A newly discovered vulnerability, dubbed AirSnitch, compromises Wi-Fi security by breaking client isolation, potentially enabling widespread man-in-the-middle attacks, researchers at UC Riverside announced Wednesday.
The flaw isn’t rooted in weaknesses in Wi-Fi’s encryption protocols themselves, but rather in how those protocols are implemented at the lowest levels of the network stack, according to Xin’an Zhou, the lead author of the research and now a researcher at Palo Alto Networks. “AirSnitch breaks worldwide Wi-Fi encryption and it might have the potential to enable advanced cyberattacks,” Zhou said at the 2026 Network and Distributed System Security Symposium in San Diego. He warned that advanced attacks leveraging the vulnerability could lead to cookie stealing and DNS cache poisoning, even when using HTTPS.

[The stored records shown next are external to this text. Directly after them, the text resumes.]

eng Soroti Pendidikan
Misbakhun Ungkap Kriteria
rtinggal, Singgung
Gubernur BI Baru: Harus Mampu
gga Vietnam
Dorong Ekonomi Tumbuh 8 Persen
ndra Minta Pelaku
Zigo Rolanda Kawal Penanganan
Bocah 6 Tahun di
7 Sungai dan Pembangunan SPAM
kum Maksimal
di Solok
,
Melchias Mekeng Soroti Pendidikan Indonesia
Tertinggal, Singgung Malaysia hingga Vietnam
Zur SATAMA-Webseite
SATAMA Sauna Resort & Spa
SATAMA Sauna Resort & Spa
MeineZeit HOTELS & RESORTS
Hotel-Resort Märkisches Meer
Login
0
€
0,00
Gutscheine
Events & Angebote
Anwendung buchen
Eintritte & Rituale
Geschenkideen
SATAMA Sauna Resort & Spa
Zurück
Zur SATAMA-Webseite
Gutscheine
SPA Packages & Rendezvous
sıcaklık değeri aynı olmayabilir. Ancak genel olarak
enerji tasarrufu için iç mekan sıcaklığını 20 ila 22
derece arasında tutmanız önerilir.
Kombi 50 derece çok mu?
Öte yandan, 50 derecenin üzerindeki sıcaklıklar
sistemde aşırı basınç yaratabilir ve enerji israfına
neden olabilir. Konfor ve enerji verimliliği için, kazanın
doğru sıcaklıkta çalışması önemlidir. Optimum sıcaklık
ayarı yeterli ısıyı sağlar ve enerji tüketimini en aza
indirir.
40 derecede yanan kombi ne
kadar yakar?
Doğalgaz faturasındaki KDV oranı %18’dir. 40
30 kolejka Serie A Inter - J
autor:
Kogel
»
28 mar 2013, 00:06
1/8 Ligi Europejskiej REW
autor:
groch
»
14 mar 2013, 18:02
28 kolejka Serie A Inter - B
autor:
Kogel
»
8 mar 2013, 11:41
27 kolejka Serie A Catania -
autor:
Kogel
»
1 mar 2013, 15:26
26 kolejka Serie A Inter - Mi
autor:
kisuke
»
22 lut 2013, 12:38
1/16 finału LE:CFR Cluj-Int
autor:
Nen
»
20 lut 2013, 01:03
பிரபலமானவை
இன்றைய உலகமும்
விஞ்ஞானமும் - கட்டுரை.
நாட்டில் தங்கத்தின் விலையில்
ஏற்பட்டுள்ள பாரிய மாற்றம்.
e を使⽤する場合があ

Previous attacks, such as those targeting WEP and WPA, focused on cracking the encryption used to secure Wi-Fi traffic. AirSnitch, although, exploits a fundamental failure to properly isolate devices connected to the same wireless network. This isolation is a core security feature intended to prevent direct communication between connected clients, a promise researchers say is now broken.
The vulnerability stems from a desynchronization of a client’s identity across different layers of the networking stack – specifically Layers 1 and 2. Layer 1 encompasses the physical components of the network, while Layer 2 handles data transmission between devices on the same network. The research demonstrates that attackers can exploit this identity gap to intercept and manipulate data, regardless of whether they are on the same Wi-Fi network (SSID) or a separate one. The attack works across both small home and office networks and larger enterprise deployments.
According to the researchers, the most significant threat posed by AirSnitch is a full, bidirectional man-in-the-middle (MitM) attack. This allows an attacker to not only view data transmitted between devices but also to alter it before it reaches its destination. The researchers shared their findings with vendors prior to publication, but acknowledge that addressing the vulnerabilities will require more than simple software patches, potentially necessitating hardware redesigns.
“The biggest concern is for enterprise environments,” Zhou stated. “Enterprise systems usually protect their networks using the most advanced encryption. So that means enterprises are seemingly relying on a fake sense of security.”
The researchers have proposed mitigation strategies, including stronger separation of encryption keys and improved synchronization of device identities. The findings were detailed in the paper, “AirSnitch: demystifying and breaking client isolation in Wi-Fi networks,” presented at the NDSS Symposium.